Although the Small Business 200, 300 and 500 Series switches are also affected by these vulnerabilities, Cisco has said firmware patches will not be provided for these devices as they have already entered the end-of-life process.

The Cisco Product Security Incident Response Team (PSIRT) has confirmed that proof-of-concept exploit code is available for these security flaws, which raises the potential for active exploitation if motivated threat actors choose to create their own exploits.

However, as of now, Cisco's PSIRT has not discovered any evidence indicating the flaws are being used in actual attacks.

Six additional vulnerabilities

On Wednesday, Cisco disclosed five other vulnerabilities: CVE-2023-20024, CVE-2023-20156, CVE-2023-20157, CVE-2023-20158 and CVE-2023-20162.

These bugs also exist in the Cisco Small Business Series switches' web-based UI.

The first four could allow an unauthenticated, remote attacker to trigger a denial-of-service (DoS) condition on an affected device. The fifth (CVE-2023-20162) could be used to access unauthorised information on an affected device.

Cisco is also developing a patch for a cross-site scripting (XSS) vulnerability discovered in its Prime Collaboration Deployment (PCD) server management tool last month.

Tracked as CVE-2023-20060, this XSS bug was identified in the web-based management interface of Cisco PCD versions 14 and earlier.

The vulnerability was reported by Pierre Vivegnis from NATO's Cyber Security Centre (NCSC).

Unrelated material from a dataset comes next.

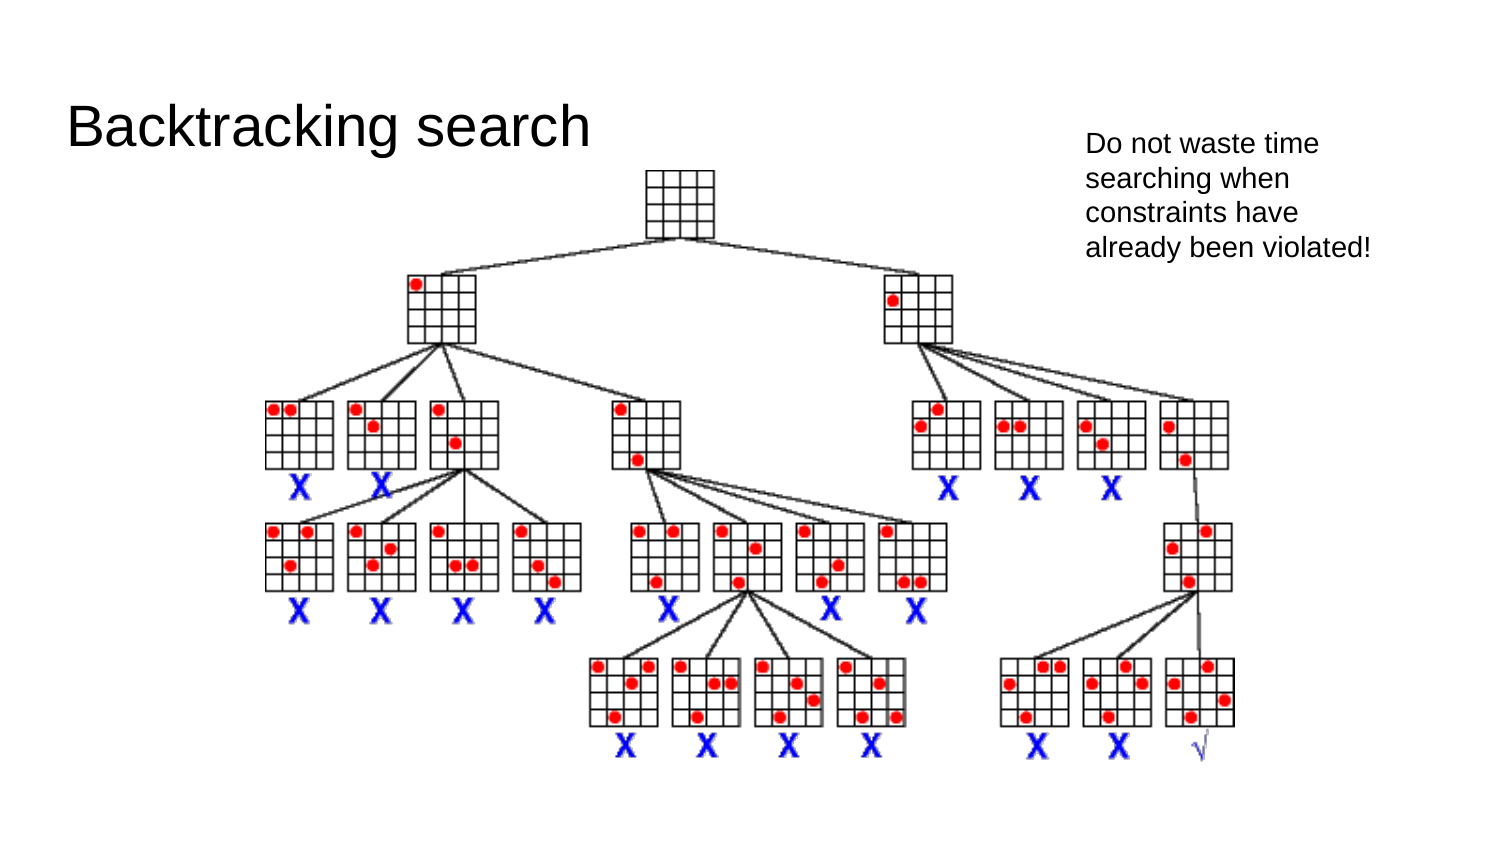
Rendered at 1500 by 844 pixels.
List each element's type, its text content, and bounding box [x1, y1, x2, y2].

picture [265, 169, 1235, 769]
title Backtracking search [51, 72, 1449, 167]
text_box Do not waste time searching when constraints have already been violated! [1070, 108, 1393, 259]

The PCD server management utility is used by administrators to carry out migration or upgrade tasks on servers listed in their organisation's inventory.

"A successful exploit could allow the attacker to execute arbitrary script code in the context of the affected interface or access sensitive, browser-based information," Cisco said in April.

The Cisco PSIRT said at the time that it had not discovered any evidence of malicious exploitation of CVE-2023-20060 in real-world incidents.

Furthermore, the team is unaware of any publicly available exploit code specifically targeting this vulnerability.

Cisco has patched other Small Business products this year, notably the RV Series routers in February. Attackers could use those vulnerabilities to carry out actions including RCE and unauthorised access to corporate networks, often without requiring authentication.